C370S403000, C370S469000, C709S242000

Reexamination Certificate

active

06556574

ABSTRACT:

FIELD OF THE INVENTION
This invention relates to operation of routers in computer networks, and more particularly to maintenance of tables of Route Information Field information (RIF information) used in Source Routing Bridge subnets (SRB subnets).
BACKGROUND
A computer network comprises, in the simplest instance, a plurality of computers connected together by a communications media so that the computers can exchange messages. The computers are usually referred to as “stations”.
In an exemplary embodiment, the communications media is arranged as a continuous ring and the stations are attached to the ring. This embodiment is referred to as a “token ring” local area network. The stations pass a special control message referred to as a “token” around the ring from one station to the next, and the station which holds the token transmits its messages onto the ring. When it is finished, the station transfers the token to the next station on the ring.
In an alternative exemplary embodiment, a local area network may implement the Ethernet protocol, or the closely related IEEE 802.3 Standard protocol. In an Ethernet system all terminals are connected to a common bus. Any station can transmit when it determines that the bus is free, and if a collision of packets is detected on the bus, then the stations quit transmitting and back off for a “backoff time interval”, and then try again. Other alternative network hardware technologies comprise FDDI token ring, ATM networks, etc.
The present discussion will focus particularly on token ring local area networks and their interconnection into larger networks.
A more complex token ring computer network comprises several token rings connected together by specialized stations referred to as “bridges”. A message originating at a source station on one token ring can reach a destination station on another token ring by passing through one or more bridges, where the specialized job of the bridges is to forward messages from one token ring to another. In an exemplary embodiment, there may be a plurality of bridges between a first token ring and a second token ring. And the path which the message takes from a source station on a source token ring may pass through several intermediate token rings, before reaching the destination station on the destination token ring. Further, with a plurality of bridges between each pair of a plurality of token rings, there are many paths through token rings and bridges which the message can take from the source station and the destination station.
----
- [Set problem A]
In the passage on token ring networks, what does an Ethernet station do after a collision of packets is detected on the bus?
- [Set problem B]
Carry the passage on token ring networks forward from its last sentence.

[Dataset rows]
----
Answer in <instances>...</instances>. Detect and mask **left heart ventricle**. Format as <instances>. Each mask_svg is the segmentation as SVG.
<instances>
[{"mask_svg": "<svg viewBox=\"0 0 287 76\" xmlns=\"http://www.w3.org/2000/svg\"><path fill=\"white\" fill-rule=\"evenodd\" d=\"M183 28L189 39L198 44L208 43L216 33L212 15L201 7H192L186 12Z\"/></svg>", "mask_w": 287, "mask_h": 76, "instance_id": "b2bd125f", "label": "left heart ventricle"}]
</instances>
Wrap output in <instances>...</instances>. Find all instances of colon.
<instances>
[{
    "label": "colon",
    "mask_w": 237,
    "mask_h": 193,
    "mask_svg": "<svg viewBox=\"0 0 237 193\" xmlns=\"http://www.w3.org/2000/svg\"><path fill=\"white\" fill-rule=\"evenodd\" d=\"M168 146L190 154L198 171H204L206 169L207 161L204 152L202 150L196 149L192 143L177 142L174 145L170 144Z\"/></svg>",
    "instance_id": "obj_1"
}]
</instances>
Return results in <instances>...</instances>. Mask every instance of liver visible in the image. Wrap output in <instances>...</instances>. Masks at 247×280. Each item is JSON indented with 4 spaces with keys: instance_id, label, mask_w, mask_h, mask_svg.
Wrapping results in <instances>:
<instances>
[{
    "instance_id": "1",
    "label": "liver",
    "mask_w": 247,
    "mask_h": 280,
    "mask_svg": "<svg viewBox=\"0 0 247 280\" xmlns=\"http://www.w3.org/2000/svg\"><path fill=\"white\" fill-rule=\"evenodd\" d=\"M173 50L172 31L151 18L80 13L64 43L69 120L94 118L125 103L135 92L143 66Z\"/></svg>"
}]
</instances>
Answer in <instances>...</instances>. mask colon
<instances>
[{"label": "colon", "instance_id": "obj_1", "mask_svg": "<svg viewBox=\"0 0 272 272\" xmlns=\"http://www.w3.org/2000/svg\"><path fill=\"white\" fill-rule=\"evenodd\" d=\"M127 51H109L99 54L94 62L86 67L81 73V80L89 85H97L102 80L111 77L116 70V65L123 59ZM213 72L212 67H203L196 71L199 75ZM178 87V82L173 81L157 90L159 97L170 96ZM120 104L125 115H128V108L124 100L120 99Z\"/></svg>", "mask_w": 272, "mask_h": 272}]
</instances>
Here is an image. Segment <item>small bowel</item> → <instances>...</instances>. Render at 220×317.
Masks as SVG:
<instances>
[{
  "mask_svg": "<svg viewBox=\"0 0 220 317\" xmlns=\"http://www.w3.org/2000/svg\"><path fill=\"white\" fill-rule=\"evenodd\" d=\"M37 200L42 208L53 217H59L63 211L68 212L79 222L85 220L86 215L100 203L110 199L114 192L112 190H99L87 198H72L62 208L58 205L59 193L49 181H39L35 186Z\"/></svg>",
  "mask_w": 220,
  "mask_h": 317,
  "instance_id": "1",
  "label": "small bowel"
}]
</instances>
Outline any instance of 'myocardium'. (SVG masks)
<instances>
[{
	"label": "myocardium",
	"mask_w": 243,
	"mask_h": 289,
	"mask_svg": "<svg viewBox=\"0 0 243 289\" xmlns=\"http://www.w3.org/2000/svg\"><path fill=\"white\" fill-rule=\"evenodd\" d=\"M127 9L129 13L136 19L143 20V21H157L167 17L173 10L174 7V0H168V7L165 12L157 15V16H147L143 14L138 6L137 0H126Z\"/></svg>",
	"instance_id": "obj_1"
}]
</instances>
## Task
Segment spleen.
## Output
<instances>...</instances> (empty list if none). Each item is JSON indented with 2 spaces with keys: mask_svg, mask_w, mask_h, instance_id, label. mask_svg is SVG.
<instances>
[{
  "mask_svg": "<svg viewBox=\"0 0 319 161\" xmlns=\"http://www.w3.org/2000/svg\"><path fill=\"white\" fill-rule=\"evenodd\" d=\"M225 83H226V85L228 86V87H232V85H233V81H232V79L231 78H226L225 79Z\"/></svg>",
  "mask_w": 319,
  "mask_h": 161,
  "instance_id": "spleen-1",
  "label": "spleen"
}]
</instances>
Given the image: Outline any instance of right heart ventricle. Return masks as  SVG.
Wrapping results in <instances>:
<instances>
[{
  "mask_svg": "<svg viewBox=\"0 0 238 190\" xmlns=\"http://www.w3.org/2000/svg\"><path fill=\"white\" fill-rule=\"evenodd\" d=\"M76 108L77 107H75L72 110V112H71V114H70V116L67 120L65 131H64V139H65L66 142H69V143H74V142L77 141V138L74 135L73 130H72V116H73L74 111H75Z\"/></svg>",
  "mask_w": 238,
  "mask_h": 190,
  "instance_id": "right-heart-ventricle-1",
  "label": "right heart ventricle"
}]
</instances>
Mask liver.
----
- [Exercise output A]
It quits transmitting, backs off for a "backoff time interval," and then tries again.

- [Exercise output B]
In an exemplary embodiment of computer networks, referred to as “source route bridge (SRB) networks”, the source station puts a specification of the path into the message. The specification is placed in the Route Information Field, the RIF, of the message. The RIF determines the path that the message is to follow through the bridges and token rings as it travels from the source station to the destination station. The RIF is placed by the source station into a header of the message. The bridges read the header and forward the message in accordance with the RIF specification.
A router is another specialized station which enables joining many computer networks together. For example, a router can join several computer networks formed from token rings and bridges. Also a router can join a token ring network to an Ethernet network, an FDDI network, etc., a telephone line or a telephone like line, etc. to form a Wide Area Network (WAN). The parts of a WAN may be widely separated, and joined by the telephone like line.
Routers are used to implement hierarchical addressing. Hierarchical addressing commonly uses a two level addressing method. A first level corresponds to Layer 2 of the OSI communications model, and a second level corresponds to Layer 3 of the OSI communications model. Hierarchical addressing permits Layer 3 to be independent of the communications media. The OSI model Layer 2 depends upon the communications media, the Layer 2 hardware technology (such as token ring, Ethernet, etc.), and other Layer 1 and Layer 2 details. Accordingly, a programmer can write code to implement Layer 3 functions without having concern for media dependent details which are handled by Layer 2 functions.
Hierarchical addressing is important in the construction of large networks, for example networks having many thousands of stations, by permitting a single computer to maintain a table of network addresses without having to keep a table giving the physical address of each individual computer on an entire network (for example, the Internet). A packet is sent to a router on the designated destination network, and that router keeps a table of the Layer 2 address of computers on the destination network. Without hierarchical addressing each router would have to keep tables of the Layer 2 addresses of all computers on the entire network, rather than simply keeping a network address referring to the computers on that particular network, and there are many fewer networks than there are computers. Radia Perlman treats hierarchical addressing in her book
Interconnections, Bridges and Routers
, published by Addison Wesley Publishing Company, in 1992, all disclosures of which are incorporated herein by reference, particularly in Chapter 6, pages 149-164.
Commonly used terminology refers to a small local area network as a “subnet”. For example, a plurality of token rings joined by bridges is a subnet. Also an Ethernet with one bus, or with several busses joined by bridges, is a subnet. A “network” then refers to several subnets joined by a router. A router or a bridge can be connected to a telephone type line and join subnets in distant cities. For example, a bridge may forward frames using Data Link Switching to interconnect subnets in distant cities. A “wide area network” (WAN) refers to subnets joined by routers or bridges, with the subnets typically being widely separated, for example, in different cities.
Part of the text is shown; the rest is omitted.